Two weeks went by.  I was exhausted and needed a break.  Twenty-four hour care was becoming difficult. Some of his friends no longer wanted to help four hours a month because they said, "This is too much for anyone!  I don't know how you are doing it."  I was doing it because I love my husband, but even for me, it was starting to be too much.

In late August, I knew I could no longer take care of him.  His paranoia and delusions were worse.  He accused the kids of trying to steal our house, and his Jeep.  He thought all of his money was stolen by me, or the kids.  He accused me of cheating on him.  With this awful disease, there is no reasoning, or convincing someone when their brain is telling them something else.  We had been told by a Geriatric Psychiatrist, almost two years before, that these accusations would occur.  No one can truly prepare you for the sting that comes from those accusations!  After he threatened me a few times, I knew I could no longer live my life in fear. He needed more help than I could give him. I needed more help than anyone was willing, or able to give.

On August 28, 2013 I took Dan to a memory care facility.  It is a day I will never forget.  My life was forever changed.  I was now in our home, by myself, for the first time in my life.  We had been married for 47 years.

His side of the bed was cold and empty.

His chair was empty at the table. 

His seat next to me at church was bare.

He was no longer by my side.

When we got married we truly became one, but now half of me is gone.  I go see him as much as three times a day.  Many times, I have wanted to bring him home, but I know I can't.  It wouldn't be best for him.  I couldn't provide all of the care he needs...not alone.  One person cannot give 24 hour care.  He has a wonderful team that cares for him.

2014--Weight loss...a lot of weight loss.  He went down to 135 pounds at one point. (His healthy weight was around 180.)  Thankfully, he has been able to gain some back, and maintains his weight around 145. Sometimes, he doesn't sleep as much as four days at a time.  Can you imagine how that would make you feel?!  He is now in a small, skilled nursing, memory care, behavioral unit.  He was moved from assisted living because they could no longer give him the amount of care he needed.  He is thin and frail.  He is declining steadily, and sometimes at that stressful, steep, downhill decline. He can no longer feed himself.  He can no longer communicate.  He paces.  He rarely stops, so his legs swell.  He still hallucinates, and it is sometimes very scary for him.  He still experiences paranoia, delusions, anxiety, agitation, and aggression.  He no longer knows me, or our children, or grandchildren.  The light is gone from his eyes.  My daughter, Dana, said it best when she said,

"Dad no longer has Alzheimer's.  Alzheimer's has dad."

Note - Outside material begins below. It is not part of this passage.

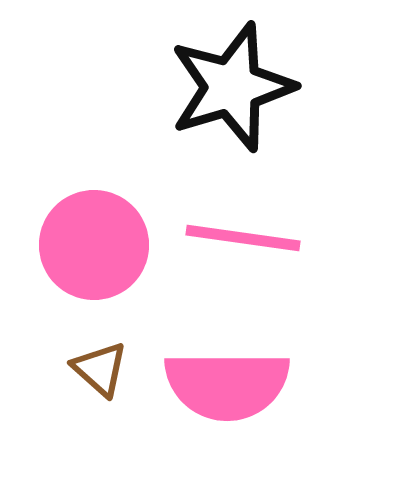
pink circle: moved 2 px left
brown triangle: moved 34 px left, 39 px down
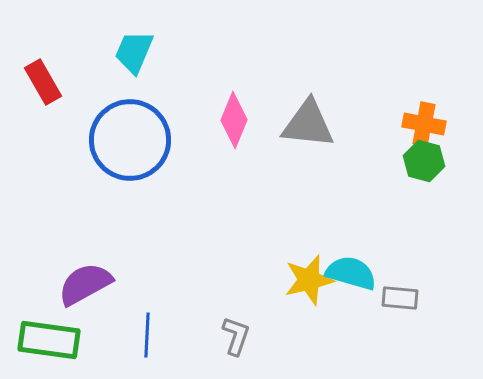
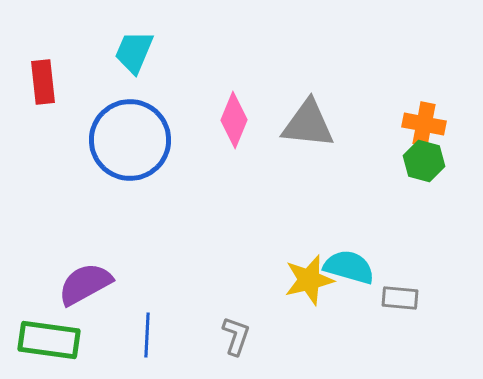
red rectangle: rotated 24 degrees clockwise
cyan semicircle: moved 2 px left, 6 px up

2015--Here we are at the beginning of another year.  Dan has been weaned off of another medication, and we are back to finding medications that will help.  Last week was a horrible, terrible, no good, very bad week for Dan.  He fought, and punched, and fell, and became out of control.  His caregivers are concerned about him, and they are working with his doctor to help him as much as they can.  We are grateful to them. Yesterday was a better day.  We have hope that his new medications are helping.  We can always hope.



We miss him.  Our family aches for what he is going through.  It truly hurts. We want him to have peace.  I'm afraid that his peace will only come when he enters into the presence of God.

For our family, there are two words that resonate... God's Grace.  God's grace is seeing us through.  It will see you through, too.